Quote:
The only thing Perl thing I could find were some 4-year-old files in CVS.
|
Right, that stuff is ancient, old, crufty, and probably nowhere near a working solution. Thats why it doesn't appear in most releases. It was also not entirely authored by me. Pat and I worked on that for a day or two, and decided to just drop that approach altogether.
Also, I'm not releasing my Perl spider at this point, because there is no compelling reason to, and it isn't ready for public consumption. I'm constantly tweaking and adding functions, in my diminishing spare time (having a daughter, a new house, and an influx of freelance work can do that to you).
What's more-interesting though, is that JPluck has no problems converting the sample documents I have here (2.1.6b, at this point), and it takes about 1/20th as long to convert them, as Sunrise. Sunrise dies right around 80%, after taking about 15 minutes to try to convert a single site.

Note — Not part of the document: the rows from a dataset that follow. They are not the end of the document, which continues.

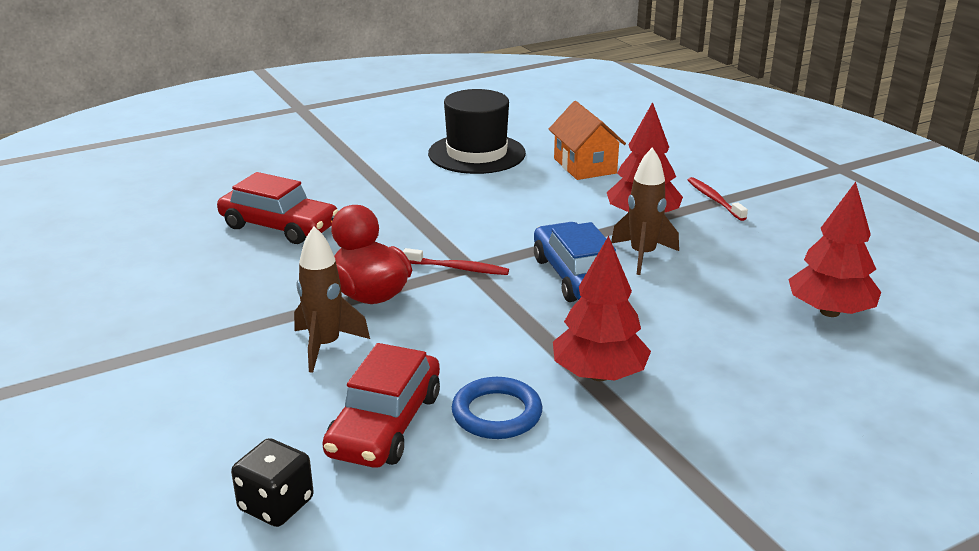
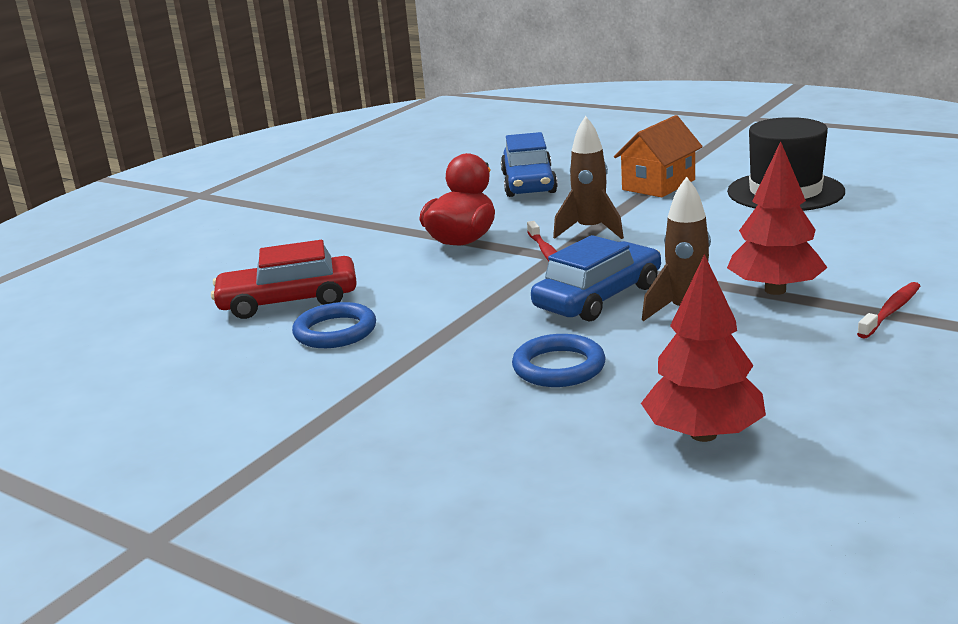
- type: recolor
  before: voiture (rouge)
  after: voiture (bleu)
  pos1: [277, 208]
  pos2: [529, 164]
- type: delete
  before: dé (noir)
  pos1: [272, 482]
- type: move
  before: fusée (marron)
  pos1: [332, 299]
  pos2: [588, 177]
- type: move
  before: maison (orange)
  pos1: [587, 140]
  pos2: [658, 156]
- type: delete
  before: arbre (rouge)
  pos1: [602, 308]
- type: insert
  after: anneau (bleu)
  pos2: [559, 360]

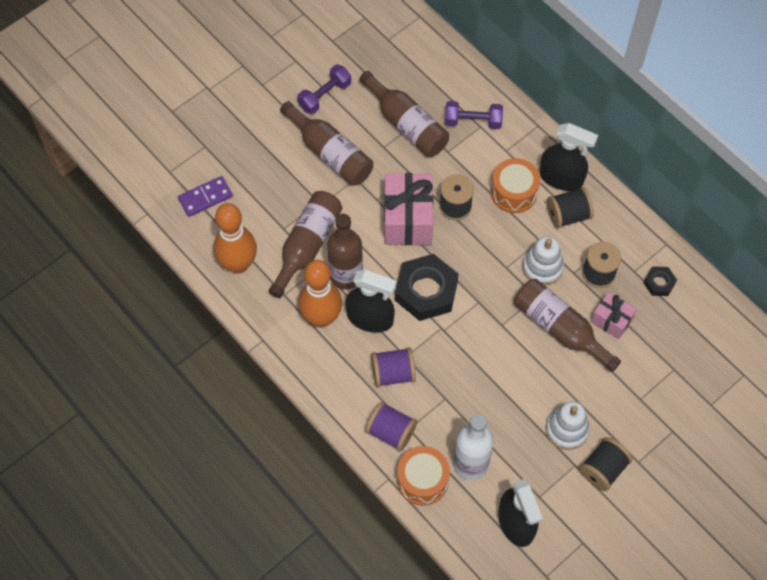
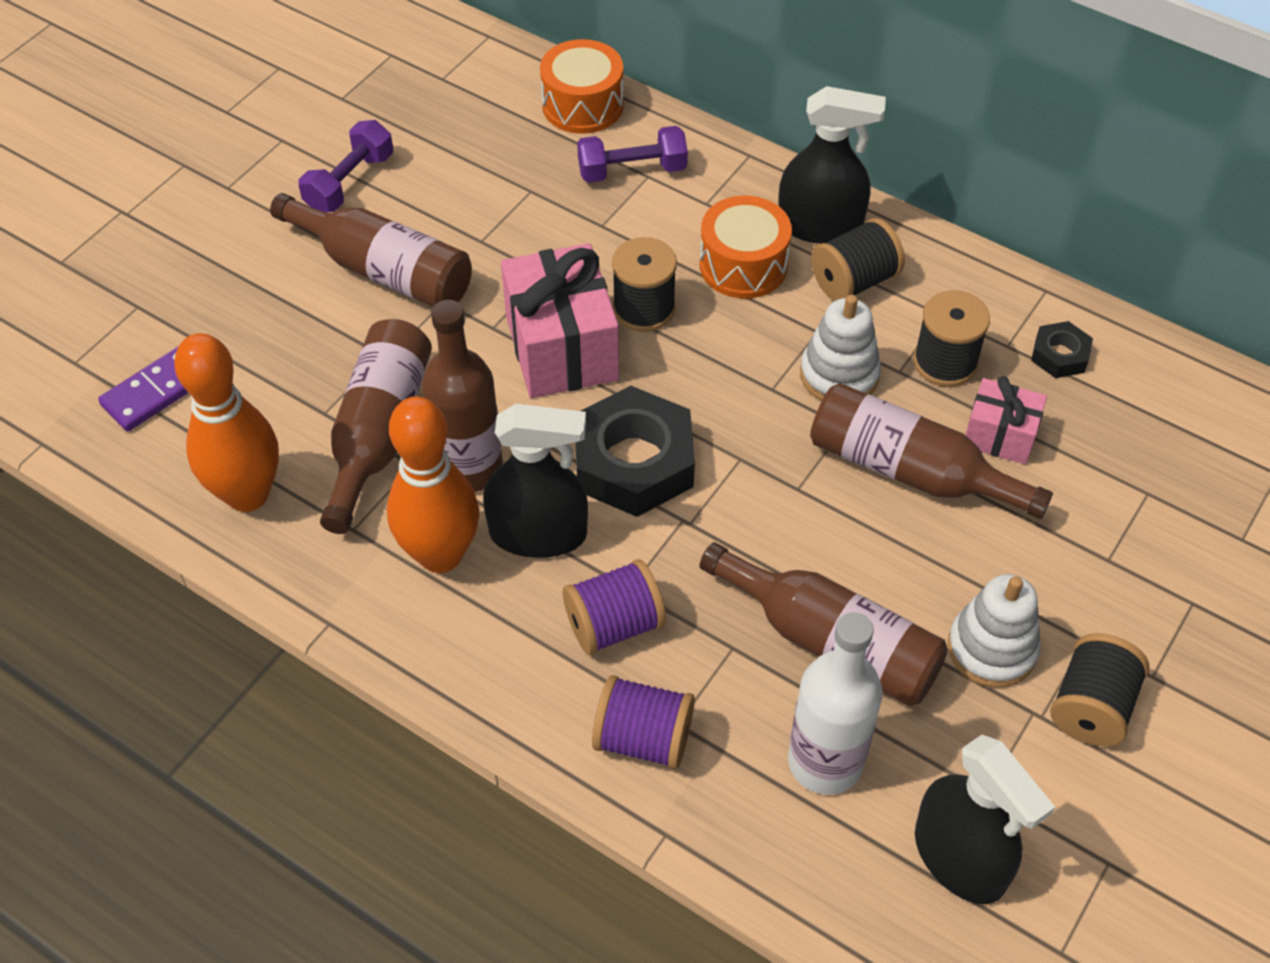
- type: move
  before: bouteille (marron)
  pos1: [404, 114]
  pos2: [824, 624]
- type: move
  before: tambour (orange)
  pos1: [423, 476]
  pos2: [582, 86]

JPluck, by comparison, takes about 1-2 minutes. I don't care if both tool converts them to pdf, or text, or separate image files.. the point I'm trying to elucidate here, is that JPluck still beats Sunrise in speed and function, and both are from the same author.
Sunrise is definately
significantly slower on the same hardware, converting the same (validated HTML) sites than JPluck does. With that information in hand, what would the difference be? Why such a dramatic difference?
At one point, you stated (either here, or on one of your news articles; I don't seem to recall, and it seems to have disappeared at this point), that Sunrise included NONE of the JPluck code, and now you seem to imply that it does, but that parts of it were rewritten to work better. Which is it?